L’essor continu des polices municipales
Sur le terrain, les polices municipales ont en revanche plus que jamais le vent en poupe. Les villes qui n’en disposent pas se comptent désormais sur les doigts de la main, ou presque. Leurs compétences et leurs effectifs ne cessent de croître, comme l’a de nouveau observé la Cour des comptes (voir notre article du 19 juillet). Leurs équipements font de même – même si le Conseil constitutionnel limite leur expansion (voir notre article du 25 avril). Parfois grâce à l’aide des régions, dont l’intervention en ce domaine ne va pas sans susciter quelques réactions (voir nos articles du 23 janvier et du 9 mai). Leurs moyens n’ont souvent plus rien à envier à ceux de l’État, comme à Nice (voir notre article du 2 février 2021), au point même de susciter la convoitise des forces de sécurité. Quand les polices municipales n’attirent tout simplement pas ces dernières dans leurs filets (voir notre article du 24 avril). Leur développement est tel que le métier s’est hissé en 2020 au septième rang des métiers en tension, selon le panorama de l’emploi territorial. 11.000 agents devraient être recrutés d’ici 2026. Pour l’heure, la formation peine à suivre, même si le CNFPT redouble d’efforts (voir notre article du 20 juillet). À terme, l’on craint surtout le manque de candidats et la difficulté à fidéliser les agents. Pour y remédier, certains plaident pour élargir encore leurs prérogatives (voir notre article du 21 juillet). Côté agents, on attend surtout une revalorisation sonnante et trébuchante. Et si le constat d’un régime indemnitaire "arrivé au bout des marges de manœuvre qu’il pouvait offrir" (voir notre article du 27 mars) semble faire l’unanimité, la solution de substitution récemment préconisée par la ministre chargée des collectivités territoriales n’a pas convaincu (voir notre article du 30 mai). Ni sur le fond, ni sur la forme, la précipitation du ministère ayant brusqué tant les agents que leurs employeurs (voir notre article du 2 juin).

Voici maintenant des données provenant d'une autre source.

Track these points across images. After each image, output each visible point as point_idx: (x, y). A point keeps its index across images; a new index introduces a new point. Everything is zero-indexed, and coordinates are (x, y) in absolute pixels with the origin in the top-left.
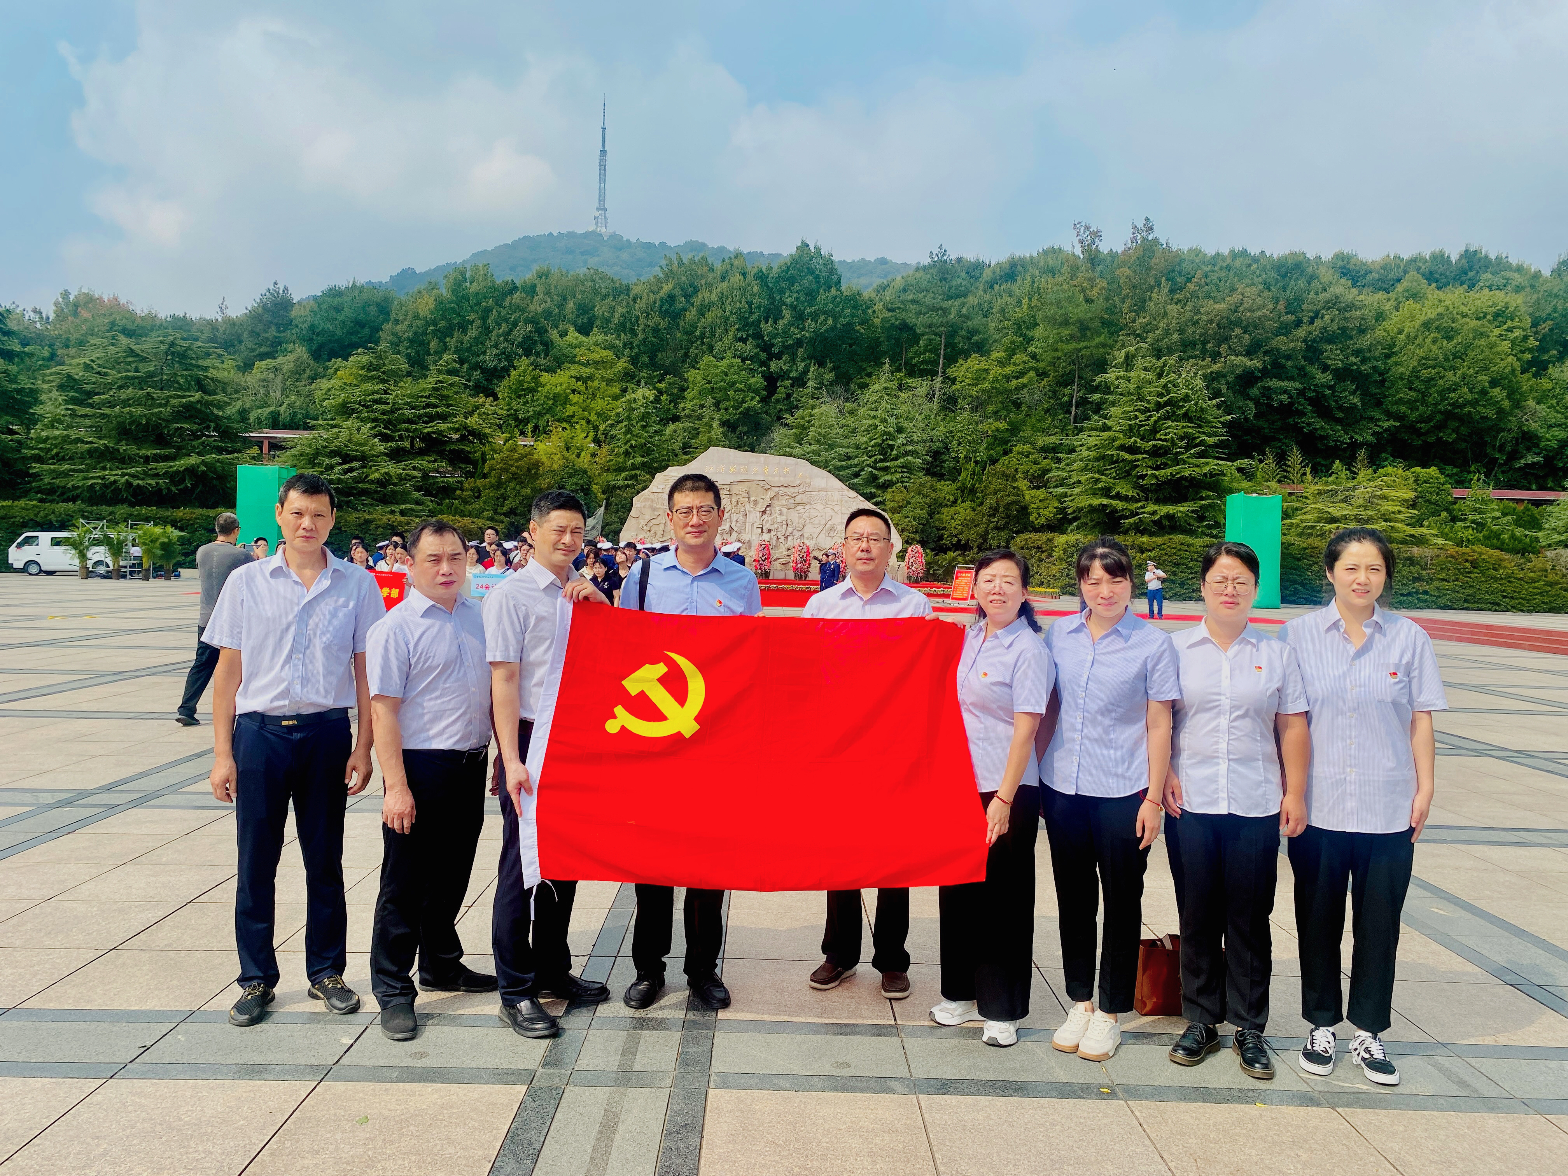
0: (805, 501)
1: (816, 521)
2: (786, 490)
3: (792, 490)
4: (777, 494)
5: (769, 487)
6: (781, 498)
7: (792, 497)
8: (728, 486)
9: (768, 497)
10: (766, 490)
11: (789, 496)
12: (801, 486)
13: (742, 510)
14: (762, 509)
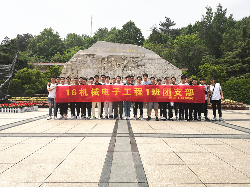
4: (129, 61)
5: (125, 58)
6: (131, 63)
7: (136, 63)
8: (106, 58)
9: (125, 63)
10: (124, 60)
11: (135, 62)
12: (140, 57)
13: (113, 69)
14: (122, 68)
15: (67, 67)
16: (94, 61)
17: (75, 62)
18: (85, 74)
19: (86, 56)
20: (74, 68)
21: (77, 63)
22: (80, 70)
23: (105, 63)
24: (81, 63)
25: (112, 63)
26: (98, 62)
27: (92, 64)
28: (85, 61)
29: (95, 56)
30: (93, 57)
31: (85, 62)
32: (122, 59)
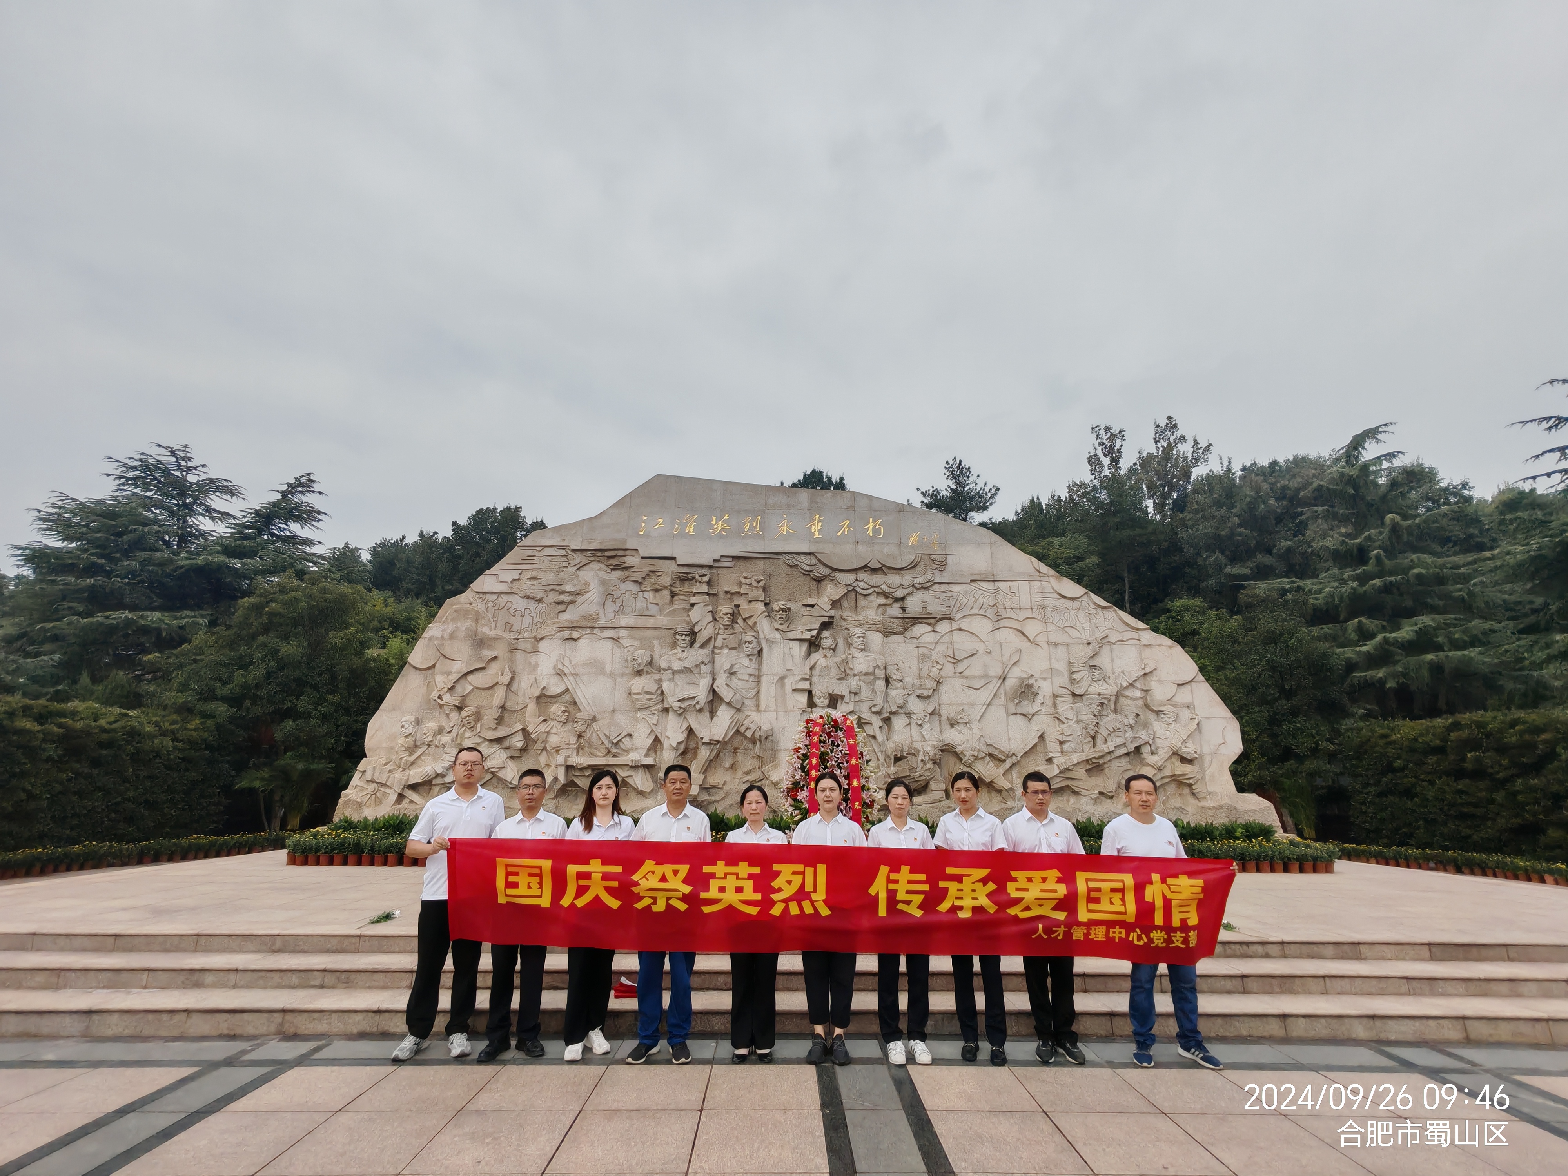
0: (935, 608)
1: (974, 668)
2: (876, 579)
3: (894, 579)
4: (852, 592)
5: (827, 571)
6: (862, 602)
7: (897, 600)
8: (705, 571)
9: (826, 599)
10: (819, 581)
11: (886, 595)
12: (920, 568)
13: (748, 638)
14: (807, 635)
15: (450, 627)
16: (624, 587)
17: (505, 598)
18: (560, 674)
19: (579, 558)
20: (492, 634)
21: (518, 603)
22: (528, 647)
23: (693, 600)
24: (540, 601)
25: (742, 602)
26: (650, 595)
27: (611, 607)
28: (569, 588)
29: (630, 561)
30: (617, 568)
31: (566, 598)
32: (807, 574)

Nécessité d’une "véritable politique"
Les événements des dernières semaines pourraient toutefois à nouveau rebattre les cartes. Les émeutes urbaines ont en effet remis sur le devant de la scène les polices municipales. Comme l’a souligné Dominique Faure le 5 juillet devant la commission des lois du Sénat, elles "ont fait front" au moment où "des communes ont peu vu des policiers [nationaux]". Auditionné à son tour le même jour par la Chambre haute, Gérald Darmanin reconnaissait lui aussi que les polices municipales – qu’il avait appelées à l’aide en pleine crise – avaient "contribué" à la lutte contre les violences urbaines et "payé un lourd tribut à ces attaques inacceptables". "Sans les polices municipales, nous aurions eu plus de difficultés", convenait-il encore devant l’Assemblée nationale le 19 juillet dernier (voir notre article du 20 juillet). Reste que si Dominique Faure a tiré de ces émeutes la conclusion que "cette continuité de sécurité entre la police nationale, la gendarmerie et les policiers municipaux, elle est fondamentale", la position de son collègue de l’Intérieur n’a pas bougé d’un iota : "Si nous voulons de nouveau modifier ce continuum de sécurité, il nous faut deux choses : soit modifier la Constitution ou il faut que les maires acceptent de mettre à disposition du procureur de la République leur police municipale" (voir notre article précité). Et comme il le souligne lui-même, il est douteux que les maires y soient favorables. Et ce, même à titre temporaire et sous l’autorité du préfet, comme l’a récemment préconisé l’inspection générale de l’administration (voir notre article du 22 juin). Pour autant, comme le souligne la Cour des comptes, la montée en puissance des polices municipales est désormais telle que l’État ne peut plus l’ignorer. Et rend plus que jamais indispensable la définition "d’une véritable politique" à leur égard.